Ma rencontre avec Ophélie

Hier, dimanche, j’étais invitée à un mariage en Mayenne, ce qui n’est guère coutumier. Oui, il n’est pas coutumier de se marier le dimanche. Pour l’occasion, Madame le Maire et son adjointe avaient ouvert leur petite mairie. Madame le Maire, une jolie rousse d’une quarantaine d’années, s’était ceinte de son écharpe tricolore et je peux dire qu’elle avait vraiment fière allure. Je l’aurais bien vue en Marianne, celle qui était posée sur une table, et avec laquelle je la comparais. Bien évidemment, je la préférais au Sarko de la photo, que je voyais juste au-dessus d’elle. Il faisait beau, il faisait chaud, très chaud même au moment où les époux ont écouté, toutes fenêtres ouvertes, la lecture du code civil effectuée par Madame l’adjointe, et ils ont dit oui, ensuite, à Madame le Maire, avant de signer. Il faisait si chaud que j’avais mis une petite robe mauve sans rien dessous. La mariée aussi était très belle dans sa robe blanche écrue, trente-deux ans, sans profession, deux jolis bambins du marié, qui, au passage, est le fils de vieux amis de mes parents.

Il a même fait orageux en fin de journée. Je me suis d’abord ennuyée. Il faut dire que je ne connaissais pas grand monde à l’exception du marié, fort occupé par ses noces qu’il avait organisées lui-même, et de ses parents que je n’avais pas revus depuis fort longtemps. Pourtant, la réception était magnifique, sympathique, dans un grand jardin compartimenté et merveilleusement fleuri, agrémenté ici et là de plusieurs stands où l’on pouvait se servir d’amuse-gueules, de verrines exquises, d’alcools et de boissons rafraîchissantes. Le marié avait fait venir un petit jazz band style années cinquante, les enfants se poursuivaient avec des pistolets à eau, et un cochon et un mouton, dos à dos, et terriblement muets, tournaient tranquillement sur une broche, pendant que jeunes et moins jeunes, en petits groupes, papotaient.
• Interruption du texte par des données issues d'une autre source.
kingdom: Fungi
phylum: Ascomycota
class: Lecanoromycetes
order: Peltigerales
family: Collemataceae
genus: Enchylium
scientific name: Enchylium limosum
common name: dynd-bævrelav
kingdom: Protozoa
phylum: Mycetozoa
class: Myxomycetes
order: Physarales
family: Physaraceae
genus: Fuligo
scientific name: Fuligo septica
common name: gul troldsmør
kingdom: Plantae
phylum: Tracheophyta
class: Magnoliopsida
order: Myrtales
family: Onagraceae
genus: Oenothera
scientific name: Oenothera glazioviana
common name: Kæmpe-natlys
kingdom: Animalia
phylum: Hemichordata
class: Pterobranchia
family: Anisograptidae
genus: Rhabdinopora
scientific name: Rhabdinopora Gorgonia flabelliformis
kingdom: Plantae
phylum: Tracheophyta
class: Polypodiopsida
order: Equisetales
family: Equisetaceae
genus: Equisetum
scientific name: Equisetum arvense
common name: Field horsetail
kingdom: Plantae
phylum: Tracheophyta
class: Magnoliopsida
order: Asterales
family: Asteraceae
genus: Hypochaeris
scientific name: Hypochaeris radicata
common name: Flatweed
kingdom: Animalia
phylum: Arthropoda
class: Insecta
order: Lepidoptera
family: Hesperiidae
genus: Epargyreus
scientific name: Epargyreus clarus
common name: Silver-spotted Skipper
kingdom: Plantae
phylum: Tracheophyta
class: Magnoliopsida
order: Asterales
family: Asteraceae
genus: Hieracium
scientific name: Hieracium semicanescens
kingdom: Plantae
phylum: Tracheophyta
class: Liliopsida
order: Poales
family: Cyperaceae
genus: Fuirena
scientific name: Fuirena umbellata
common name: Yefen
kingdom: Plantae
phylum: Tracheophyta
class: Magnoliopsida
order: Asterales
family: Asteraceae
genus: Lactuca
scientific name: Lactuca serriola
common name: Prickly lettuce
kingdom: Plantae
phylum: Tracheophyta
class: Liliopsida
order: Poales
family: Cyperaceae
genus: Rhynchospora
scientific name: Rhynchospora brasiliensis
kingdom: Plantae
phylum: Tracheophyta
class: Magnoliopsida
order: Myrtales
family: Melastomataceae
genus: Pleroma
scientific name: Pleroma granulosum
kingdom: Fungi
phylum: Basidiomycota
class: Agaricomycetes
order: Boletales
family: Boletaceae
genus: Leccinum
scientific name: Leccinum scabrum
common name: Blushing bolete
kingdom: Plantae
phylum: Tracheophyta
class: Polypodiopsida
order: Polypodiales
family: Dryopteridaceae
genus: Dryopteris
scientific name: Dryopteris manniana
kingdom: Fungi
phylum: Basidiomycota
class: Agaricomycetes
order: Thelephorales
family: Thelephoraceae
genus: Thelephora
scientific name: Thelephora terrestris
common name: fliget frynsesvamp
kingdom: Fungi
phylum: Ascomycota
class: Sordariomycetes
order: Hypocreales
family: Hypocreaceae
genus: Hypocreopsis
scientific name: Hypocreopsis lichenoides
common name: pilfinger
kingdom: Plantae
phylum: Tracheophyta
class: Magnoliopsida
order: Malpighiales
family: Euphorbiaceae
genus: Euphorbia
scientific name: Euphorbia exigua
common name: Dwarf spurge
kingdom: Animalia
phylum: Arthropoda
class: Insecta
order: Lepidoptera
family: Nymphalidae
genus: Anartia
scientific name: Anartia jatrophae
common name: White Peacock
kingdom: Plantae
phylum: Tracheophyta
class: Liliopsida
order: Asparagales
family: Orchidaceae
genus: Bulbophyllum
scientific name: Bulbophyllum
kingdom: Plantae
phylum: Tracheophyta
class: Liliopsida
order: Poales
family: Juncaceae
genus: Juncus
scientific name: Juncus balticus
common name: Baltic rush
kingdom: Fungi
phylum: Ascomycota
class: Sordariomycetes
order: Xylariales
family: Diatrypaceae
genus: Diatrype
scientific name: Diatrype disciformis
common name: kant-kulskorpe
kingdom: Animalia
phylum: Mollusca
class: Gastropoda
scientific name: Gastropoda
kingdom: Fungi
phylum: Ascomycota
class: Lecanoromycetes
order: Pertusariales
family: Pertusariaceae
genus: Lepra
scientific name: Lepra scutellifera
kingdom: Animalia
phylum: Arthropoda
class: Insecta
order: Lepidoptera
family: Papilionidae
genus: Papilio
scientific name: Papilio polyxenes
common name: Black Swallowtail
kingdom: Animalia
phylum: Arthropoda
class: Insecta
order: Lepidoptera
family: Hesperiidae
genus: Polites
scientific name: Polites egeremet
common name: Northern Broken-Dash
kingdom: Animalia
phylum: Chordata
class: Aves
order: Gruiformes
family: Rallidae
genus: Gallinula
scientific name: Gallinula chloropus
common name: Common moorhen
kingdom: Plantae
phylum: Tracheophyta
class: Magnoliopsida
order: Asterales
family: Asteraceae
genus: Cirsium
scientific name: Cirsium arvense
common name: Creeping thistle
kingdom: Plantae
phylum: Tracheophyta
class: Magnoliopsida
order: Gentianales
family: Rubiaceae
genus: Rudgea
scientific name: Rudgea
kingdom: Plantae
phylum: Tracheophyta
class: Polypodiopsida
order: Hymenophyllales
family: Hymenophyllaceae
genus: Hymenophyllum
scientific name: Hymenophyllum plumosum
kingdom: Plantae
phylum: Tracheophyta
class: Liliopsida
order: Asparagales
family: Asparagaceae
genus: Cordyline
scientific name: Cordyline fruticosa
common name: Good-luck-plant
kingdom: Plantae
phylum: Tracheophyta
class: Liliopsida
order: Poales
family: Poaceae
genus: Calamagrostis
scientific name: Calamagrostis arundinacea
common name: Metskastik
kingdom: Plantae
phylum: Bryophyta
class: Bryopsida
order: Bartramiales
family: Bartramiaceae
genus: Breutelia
A un moment, mon attention fut attirée par un petit garçon et une petite fille, huit et six ans environ, sans doute le frère et la sœur. Eux ne jouaient pas avec les pistolets à eau, mais se promenaient tranquillement dans le jardin, admiraient les contours des allées sinueuses, les jolies fleurs dans les parterres, stationnaient très souvent devant le pauvre cochon et le pauvre mouton… Intriguée, je les suivis. Ils me conduisirent à leur maman, une superbe brune, d’une trentaine d’années, assise à l’ombre d’un grand saule en retrait, visiblement seule comme moi… Mon Dieu, qu’elle était belle! Comment n’avais-je pas su encore la remarquer? Sans doute était-elle arrivée en retard, avait zappé l’épisode de la mairie… Que sais-je? Je me suis assise à une dizaine de mètres d’elle et, du coin de l’œil, je l’ai espionnée passionnément…

Oui, cette journée passée avec Marianne fut vraiment merveilleuse, seulement un peu orageuse à la fin…

Ophélie Conan (« Mariage », publié dans son blog « Conan la barbare I », le 28 juin 2010)

C’est certain, Amélie me fait la tronche. Je suis sûre qu’elle m’en veut de mon aventure avec Marianne. C’est vrai, j’ai eu tort, mais il faisait si beau, si chaud… Et puis, je m’ennuyais à ce foutu mariage. Quelle idée de se marier! D’abord à la mairie, la belle chevelure rousse et le buste de Madame le Maire m’avaient excitée, et aussi celui en plâtre de Marianne, l’autre, la République… Bref, je n’ai aucune excuse. Le lendemain, j’ai tout raconté à Amélie. D’abord mon bébé a souri, a eu l’air de n’y attacher aucune importance, mais au fil des jours, son visage s’est emboucané. Elle me fait la gueule je vous dis.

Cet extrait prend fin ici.